L’ alluce rigido è l’esito di un processo degenerativo a carico dell’articolazione del primo dito del piede con il primo metatarso. Può essere la conseguenza di un trauma, di microtraumi ripetuti, del naturale invecchiamento delle cartilagini: artrosi.
Alluce rigido: la decisione di operarsi
La sintomatologia varia dal dolore alla rigidità articolare. Di solito l'alluce è molto dolente al mattino o dopo attività fisica (per es. lunghe passeggiate).
Nella fase conclusiva l’articolazione può essere completamente distrutta e divengono difficoltose alcune semplici attività come infilare le scarpe o compiere pochi passi.
Pertanto soprattutto nei soggetti non più giovani tutto questo può essere invalidante e può ridurre l’autonomia personale.
L’ortopedico può proporre dopo l’esecuzione di specifici esami radiografici e dopo un attenta valutazione clinica un intervento (di pulizia articolare, chelotomia, di osteotomia decompressiva, di blocco articolare o artrodesi, o sostituzione con protesi).
Purtroppo tale patologia implica nel tempo ripetuti interventi. Il trattamento meno invasivo è quello della pulizia articolare nella quale vengono rimosse tutte le asperità dell’articolazione responsabili della riduzione del movimento. In caso di parziale distruzione articolare è possibile eseguire delle osteotomie (tagli) decompressive atte a recuperare l’articolazione. In caso di completa distruzione dell’articolazione (artrosi) è possibile l’intervento di artrodesi (blocco articolare totale) o di artroprotesi totale o parziale come si usa per l’anca e il ginocchio.

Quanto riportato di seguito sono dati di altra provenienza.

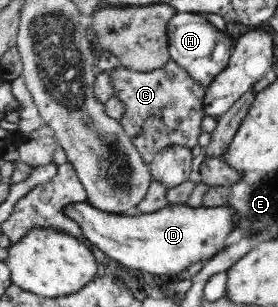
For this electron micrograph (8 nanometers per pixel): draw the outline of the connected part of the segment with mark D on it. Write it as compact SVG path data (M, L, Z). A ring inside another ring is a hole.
M73 203L65 212L75 219L85 237L91 243L95 243L105 254L119 261L131 269L140 269L146 275L168 275L176 277L185 271L193 263L208 261L215 255L219 255L227 247L227 237L237 229L237 210L231 204L220 206L205 206L201 204L191 207L185 204L172 204L149 214L129 217L121 213L106 212L91 206L89 203Z

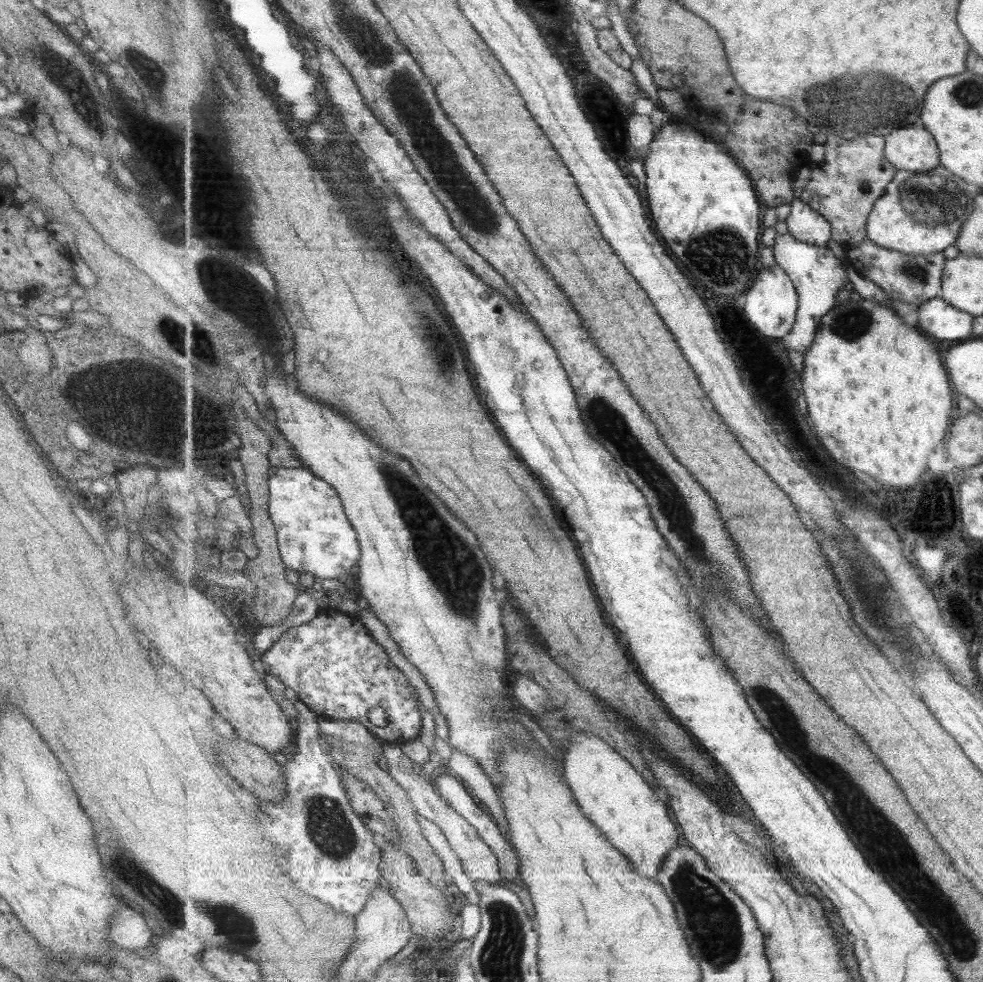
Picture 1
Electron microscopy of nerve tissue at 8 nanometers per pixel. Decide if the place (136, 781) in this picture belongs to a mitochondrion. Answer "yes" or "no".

Quest’ultimo intervento chirurgico consiste nell’asportazione delle superfici articolari rovinate e nella loro sostituzione con delle superfici metalliche appositamente alloggiate nella base della falange prossimale e nella testa del metatarso. Tale intervento richiede 30-35 minuti, e viene eseguito con un taglio sulla cute di pochi centimetri e consente al paziente il recupero articolare e la liberazione dal dolore.